Specifically I was wondering if it would be feasible to port Byte Shuffling and Alt-Rep Character vectors to fst?
It'd be interesting to see qs added to the fst benchmarking too.
Hi @phillc73, thanks for your questions!
Yes, the qs package uses some interesting concepts and these are definitely very relevant to fst as well.
Concerning Byte Shuffling, in fst I have implemented a custom byte shuffling algorithm that is used for integer and double vectors. The concept is the same as with the Blosc library: compression becomes much easier when similar bytes are close together.

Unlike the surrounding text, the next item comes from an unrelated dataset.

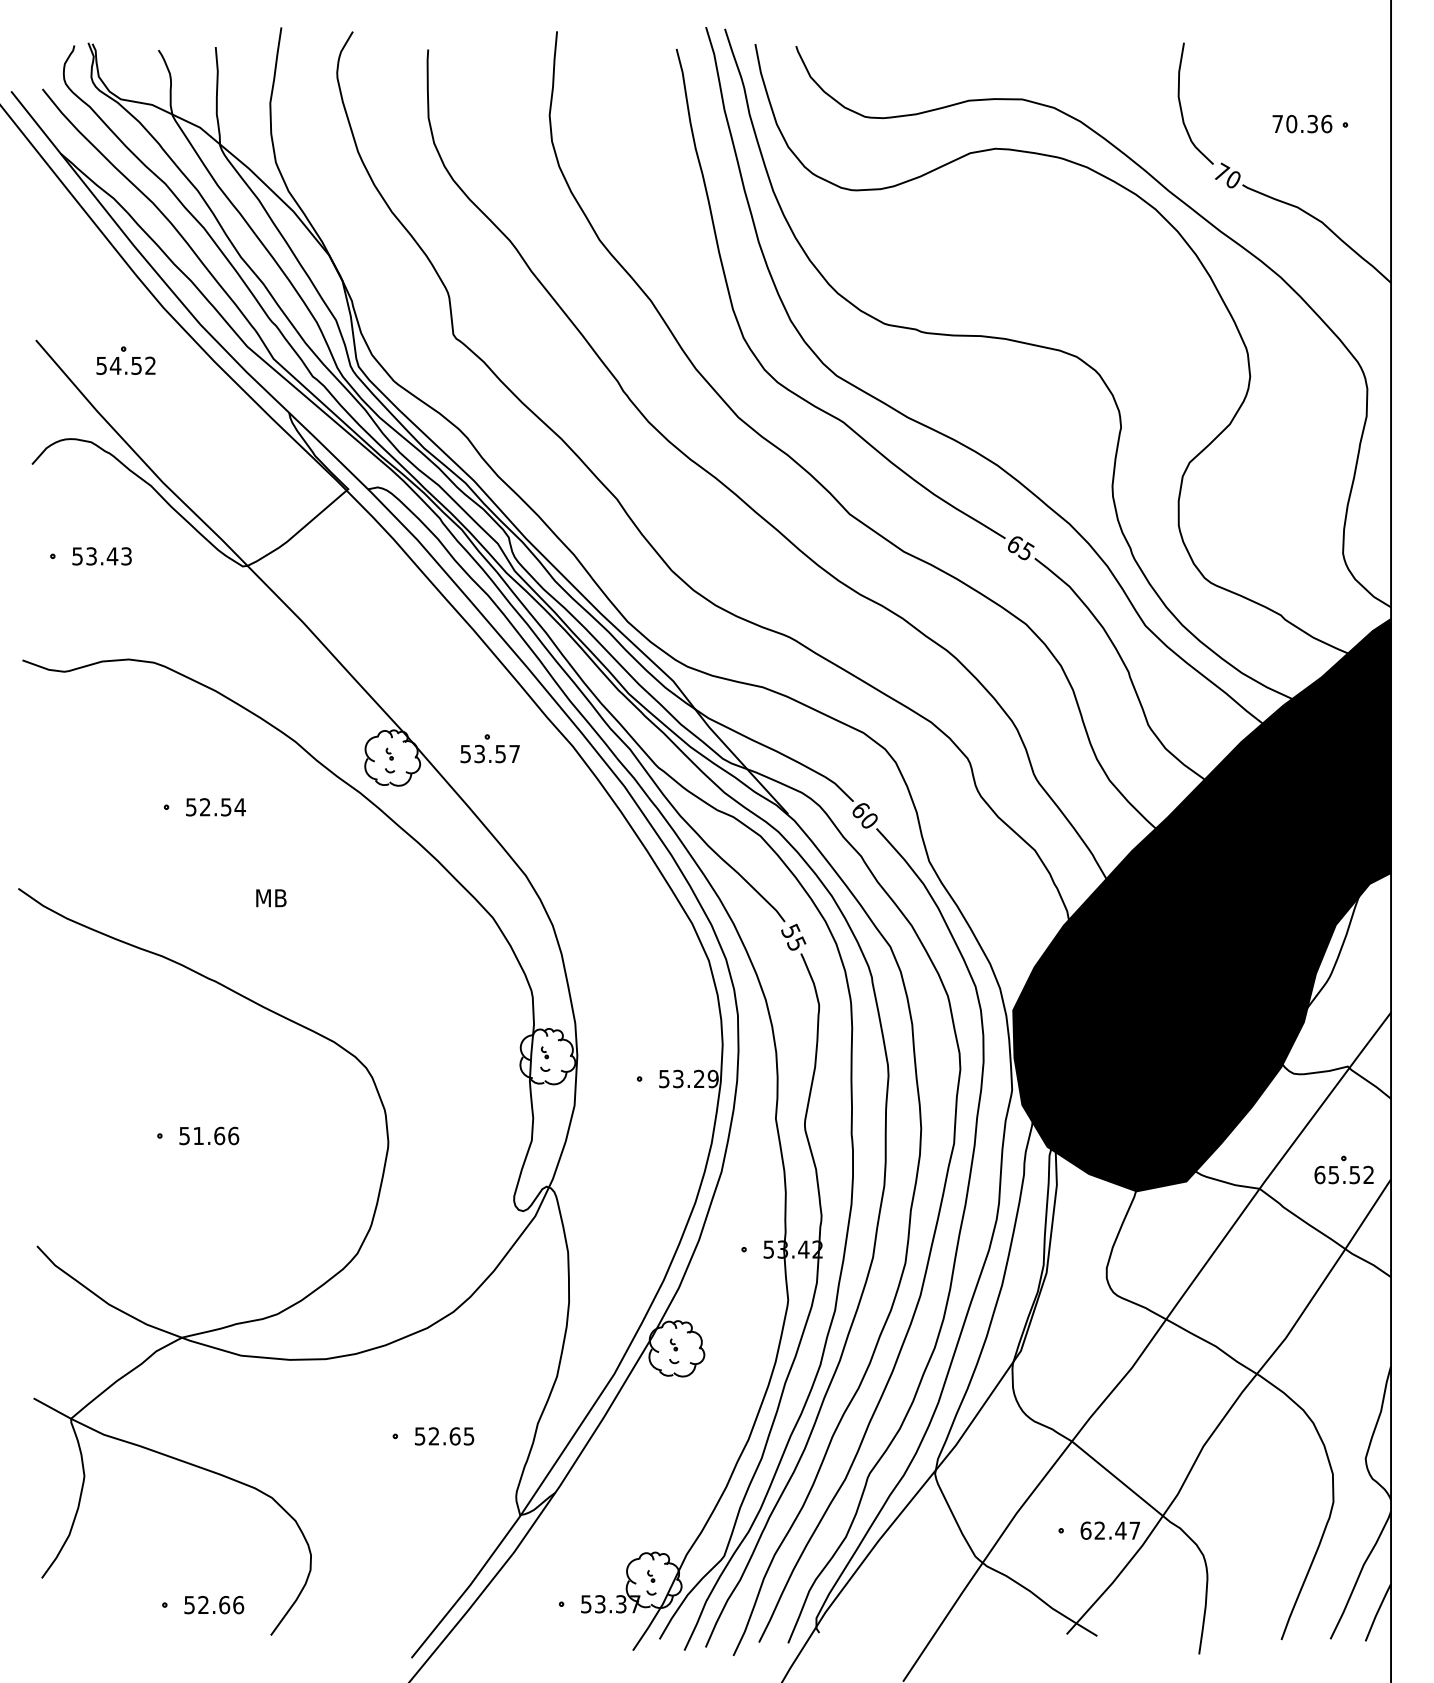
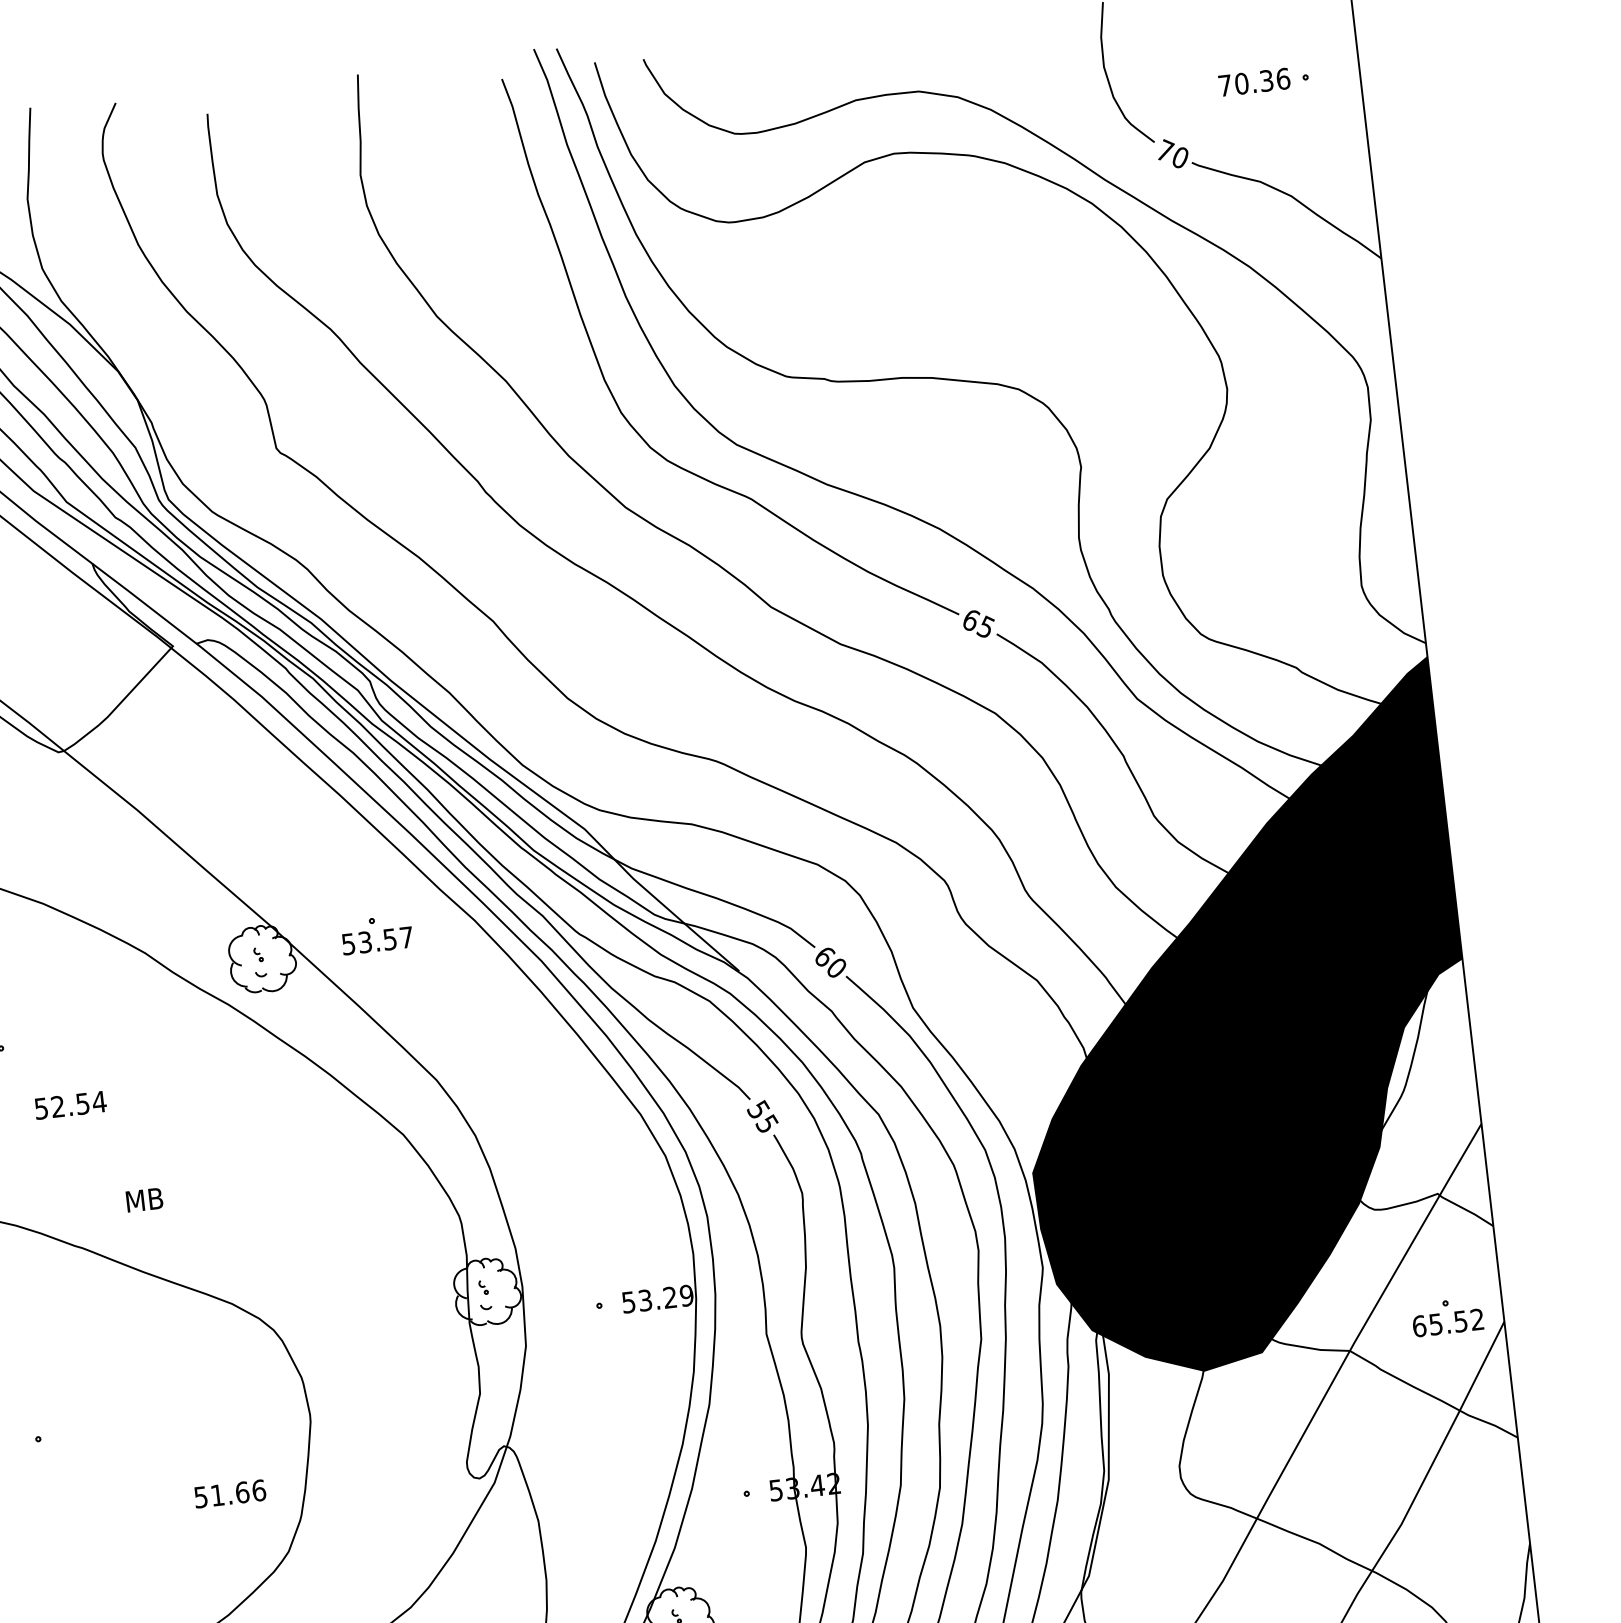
text: (215, 807) -> (70, 1105), moved
text: (271, 898) -> (144, 1200), moved
text: (209, 1135) -> (230, 1493), moved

So for integers for example, the bytes b1, b2, b3 and b4 in each 16 kB block in the fst format are rearranged in such a way that all the b1's are adjacent. After that, compression is better and faster. The same holds for the 8 bytes of double values. Blosc can use the SSE2 instructions set for shuffling (SIMD extensions) but fst uses cache optimized algorithms which are also in the multiple GB/s speed range and optimized for 16 kB blocks (and SSE2 is hard to enable correctly on all platforms).

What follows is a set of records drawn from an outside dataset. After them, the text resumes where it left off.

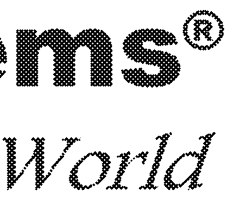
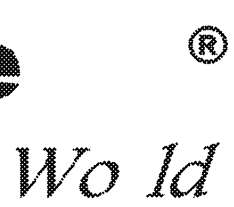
part: (63, 57) -> (74, 70), removed
hatch: (150, 58) -> (157, 71), removed
hatch: (127, 169) -> (135, 178), removed

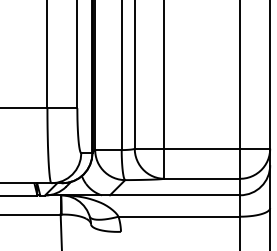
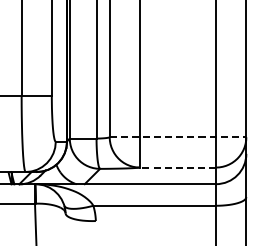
line: (202, 148) -> (178, 136), solid -> dashed
line: (202, 178) -> (178, 167), solid -> dashed

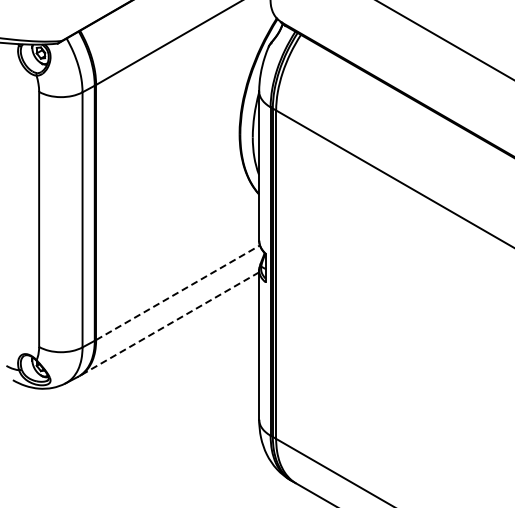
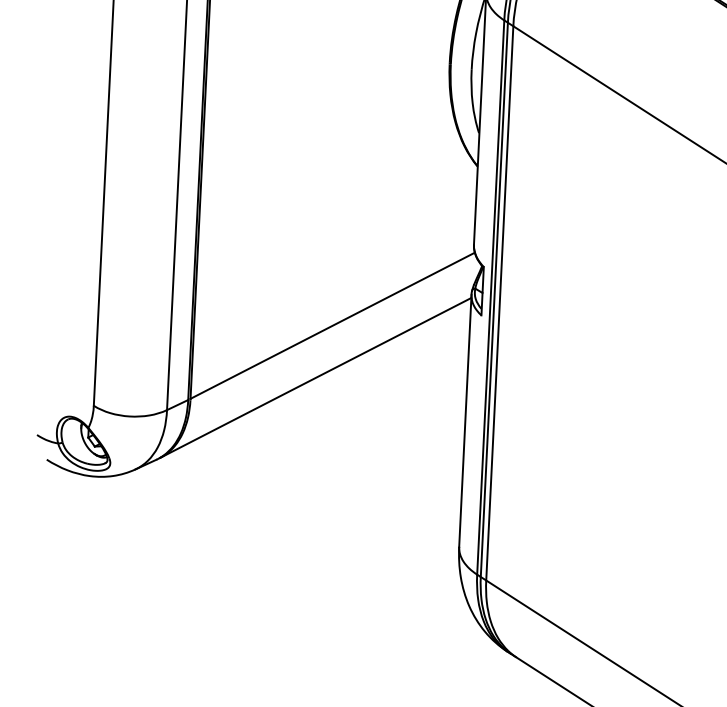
line: (178, 292) -> (333, 325), dashed -> solid
line: (169, 324) -> (315, 378), dashed -> solid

Concerning the ALTREP framework, I'm a great fan and think it can be used for many interesting developments in the future. Some possible enhancements for fst:
-
Writing datasets that use ALTREP vectors as columns:
fstcan detect the ALTREP vectors and use blockwise reads of the source data. That would allow conversion of off-memory datasets to the fst format (convert big csv files to fst without much RAM required). -
Reading a fst file and returning the column data as ALTREP vectors: That would allow data to be read only when needed. However, because
fstalready has random row- and column- access, I don't really see any benefits at the moment of returning a full ALTREP table, except perhaps for using the (still few) ALTREP awareRmethods (such assumormax). -
Returning character vectors as ALTREP vectors: creating and populating character vectors is very slow in
R. That's because of the single threadedRAPI that needs to check each newly created string against the existing string pool. Creating an ALTREP character vector is much faster because the actual API calls are not made until later when the elements are retrieved. So reading character vectors as ALTREP vectors will be much faster, but subsequent operations will be much slower because the strings still need to be materialized.
This last point is also important when comparing read speeds of different IO solutions. A specific read of an ALTREP vector might be faster but that speed gain might be lost again in subsequent operations. For example, I can see that the qs package uses a std::vector of strings to store the data internally (see here). That vector is materialized when a subsequent operation needs a character vector, so the slow API calls are deferred until that moment.
So the short version (:-)) is that byte shuffling is already implemented and enabling ALTREP awareness in fst and returning character vectors as ALTREP's is certainly interesting as future enhancements.
thanks!
As a side-note: I'm working on a new package lazyvec that will allow the user to test and create custom ALTREP vectors without writing any C/C++ code. It could be that a better model for combining ALTREP vectors with the fst package is by using this package as a dependency to another package that implements an interface to the on-disk data (such as fsttable).
So fsttable emulates a data.table by using ALTREP vectors for column data. This is done by using the lazyvec, data.table and fst packages as dependencies. The emulated data.table can be used as usual but when data.table needs column data, it is materialized on-the-fly (but not before). This will greatly reduce the memory footprint for large datasets.
(note that these packages are not ready for publication yet, just concepts at this point)
Thanks for the detailed responses. I certainly wasn't aware that byte shuffling was already integrated in fst and I'm looking forward to using lazyvec.
I've recently just chunked a rather large (for me!) single fst file of around 1 million rows using disk.frame. I loved the fact that fst already supports retrieval by row number, but with disk.frame I chunked my time series data by year and can now address a specific period quite easily. While I am sure the methodology varies greatly, but what are the fundamental differences in goals between disk.frame and fsttable?
Hi @phillc73, I tried to answer your question on the differences between fsttable and diskframe here, hope that helps!